**Your goal**:
If a picture appears among the records, leave it out and set down everything else exactly as it stands.

■ ■ ■ ■

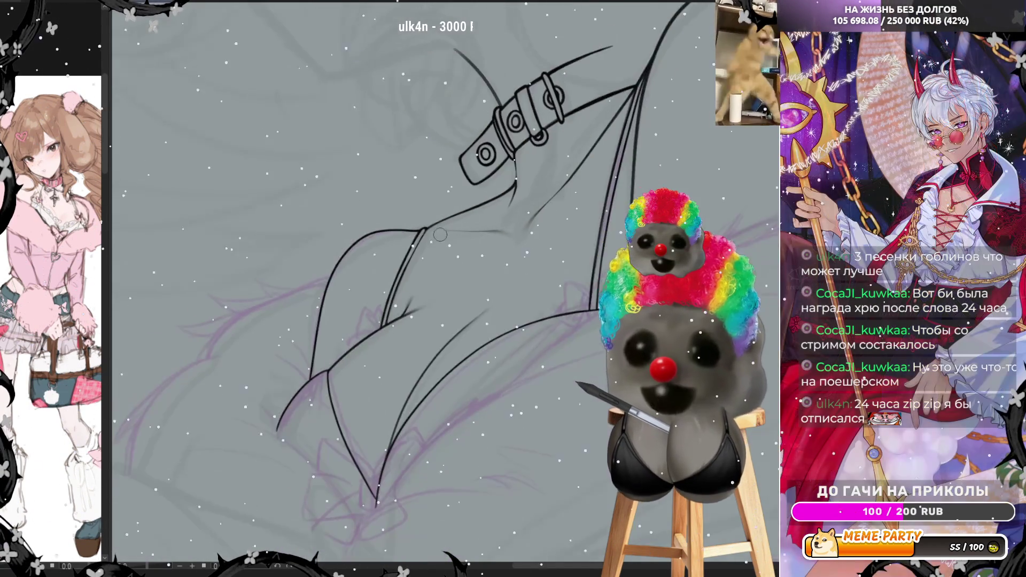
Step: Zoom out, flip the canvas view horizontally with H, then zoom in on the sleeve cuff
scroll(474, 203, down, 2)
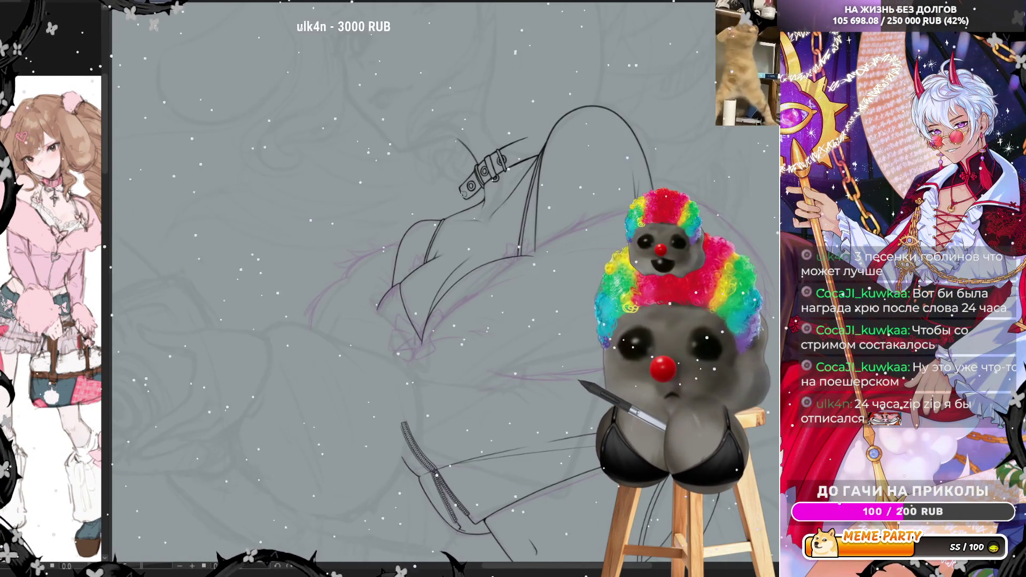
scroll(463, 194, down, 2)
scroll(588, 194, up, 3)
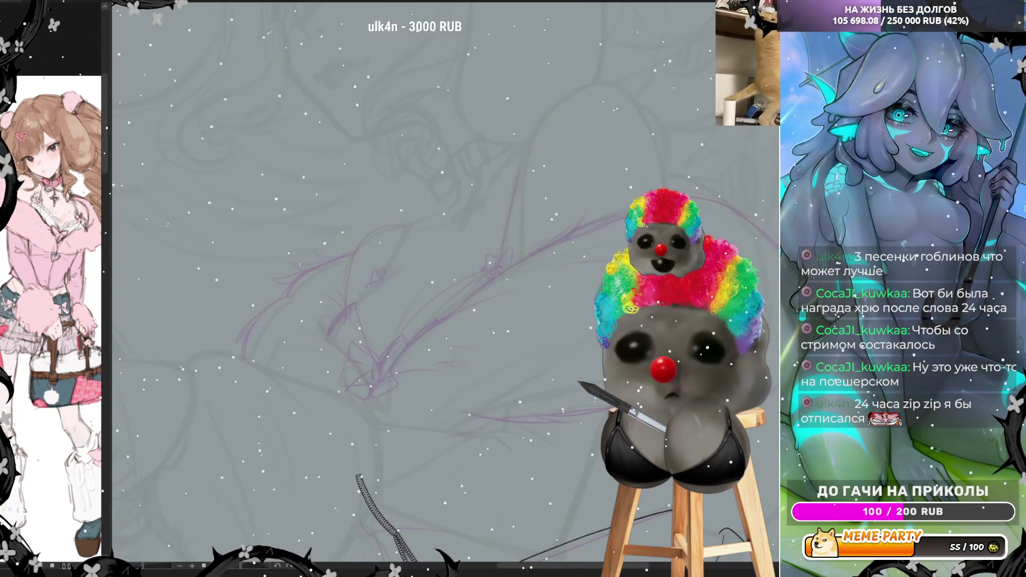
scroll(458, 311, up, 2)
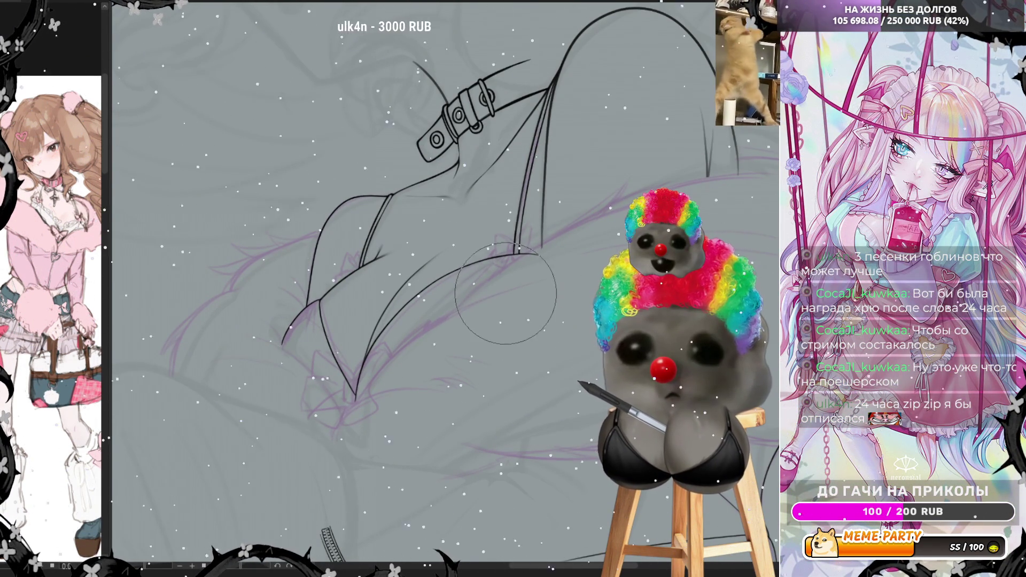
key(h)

■ ■ ■ ■

**Exercise result**:
Step: Zoom out, flip the canvas view horizontally with H, then zoom in on the sleeve cuff
scroll(474, 203, down, 2)
scroll(463, 194, down, 2)
scroll(588, 194, up, 3)
scroll(458, 311, up, 2)
key(h)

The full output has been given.